Last week the department rounded up almost 30 suspects involved in illegal prescription drug sales.  The ATF is working with us on having the case federally prosecuted due to the volume of sales, guns involved, and long criminal hostories of many of the suspects.  As I read the names of those arrested I recognized many of them as habitual offenders - for years.  With the ATF and US Attorney involved we know there will be some long sentences coming down on them.  Bad guys + their guns arrested = a safer community.  Good work to our drug unit, ATF and the US Attorney's Office.

Tuesday, October 4, 2011

Party Calls and Fires

Over the last four years police staff have made a concerted effort to reduce the number of disturbances associated with college parties in the eastern neighborhoods.  Through education, landlord notification, tough enforcement, increased penalties, new ordinances and collaborating with UMD we have seen a substantial drop in the number college parties.  911 calls and police records indicate we are receiving almost 50% less party calls than we were in 2007.   That is tremendous statistic to report.  Our officers have worked  diligently to make a difference and it shows. 

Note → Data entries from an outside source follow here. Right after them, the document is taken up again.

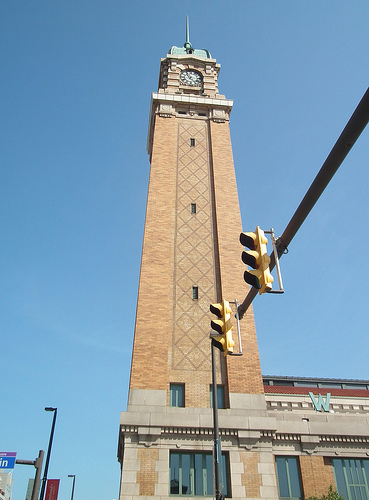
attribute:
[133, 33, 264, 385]
tower — brick, tall, red, massive, shining, here, tan, huge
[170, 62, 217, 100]
clock — tall, high, gold, close, black, roman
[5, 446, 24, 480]
sign — below, blue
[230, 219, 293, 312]
light — hanging, yellow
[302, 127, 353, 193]
pole — metal, black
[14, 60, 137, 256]
sky — high, light, blue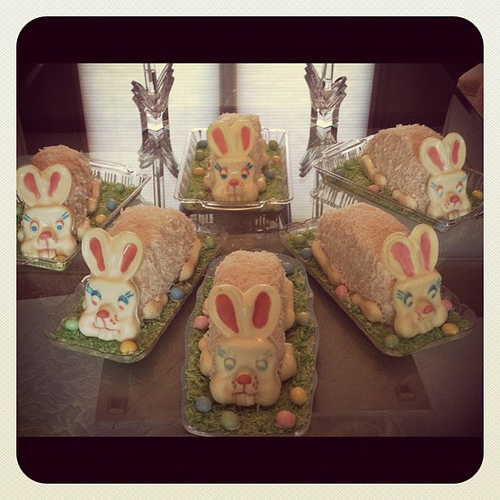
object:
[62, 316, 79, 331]
green egg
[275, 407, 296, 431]
eggs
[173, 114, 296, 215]
container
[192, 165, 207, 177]
eggs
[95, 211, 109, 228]
eggs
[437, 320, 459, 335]
eggs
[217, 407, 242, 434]
eggs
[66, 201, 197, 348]
cake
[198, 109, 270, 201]
cake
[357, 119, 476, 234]
cake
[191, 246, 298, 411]
cake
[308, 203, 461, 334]
cake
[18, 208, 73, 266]
platic face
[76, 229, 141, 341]
platic face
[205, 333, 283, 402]
platic face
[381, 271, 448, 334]
platic face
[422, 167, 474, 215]
platic face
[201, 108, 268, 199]
rabbit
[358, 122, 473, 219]
rabbit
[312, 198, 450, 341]
rabbit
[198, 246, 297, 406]
rabbit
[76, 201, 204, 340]
rabbit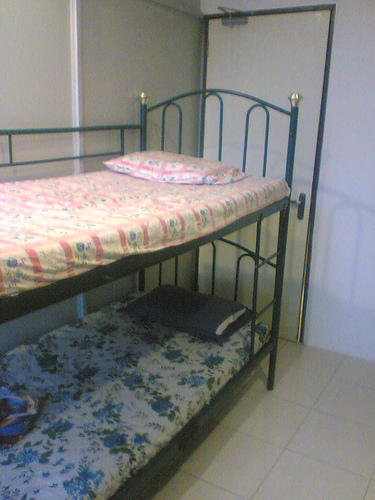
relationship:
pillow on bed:
[114, 282, 258, 344] [1, 293, 268, 497]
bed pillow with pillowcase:
[105, 150, 249, 186] [105, 148, 243, 183]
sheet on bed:
[16, 312, 259, 499] [7, 91, 315, 264]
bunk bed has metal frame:
[18, 137, 287, 484] [151, 86, 298, 295]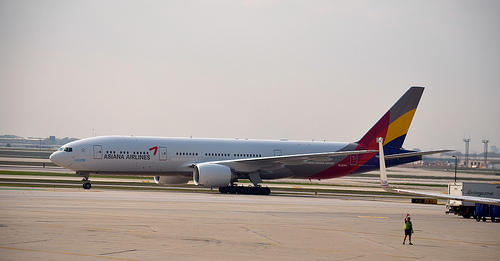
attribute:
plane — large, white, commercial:
[48, 86, 456, 196]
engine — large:
[193, 163, 241, 187]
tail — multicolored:
[356, 85, 427, 152]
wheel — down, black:
[82, 180, 94, 190]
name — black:
[103, 152, 151, 160]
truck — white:
[448, 182, 500, 219]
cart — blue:
[474, 202, 500, 223]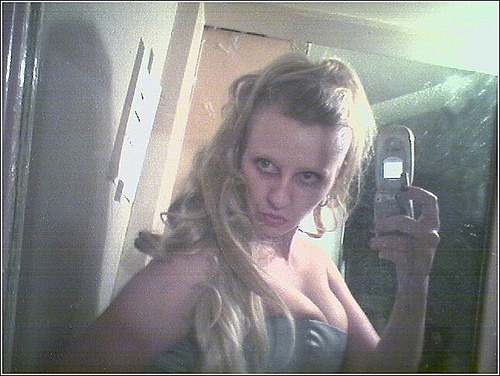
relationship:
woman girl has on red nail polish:
[56, 50, 442, 375] [394, 181, 405, 202]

On another note, there were a couple of arson fires over the weekend.  Most notably the brand new playground at Lester Park Elementary was burned to the ground.  The neighborhood has been shaken by this senseless act-with a price tag of upwards of $50,000.  I am confident arson investigators will solve this crime in short order as they have some strong leads they are following up on. 

Monday, October 3, 2011


We are following an increase in burglaries in the the East End, Endion and Congdon neighborhoods. They are occurring during day light hours when the resident's are gone.  We have received good suspect information and have increased presence in those neighborhoods, but our best defense is you.  Report suspicious activity to 911.  We apprehended a few burglars last year who were hitting homes in the country and on the out-skirts of the City with an interesting scheme.  They would send a woman to the door while the men hid in the car.  If someone would answer the door she would ask if "Joe is home?" and would leave.  If no one would answer she would summon the other crooks out of the car and they would kick in a door and help themselves to what they wanted.  This is a fairly common trick, so if you have someone coming to your door asking a question that seems a bit odd we would always recommend a 911 call than not.  Also, be sure to get the license plate and good description of any vehicle they may drive (a photo is always great as well).

While burglaries are down from years past, we must continue to remain vigilant and push for stronger sentences for our chronic offenders.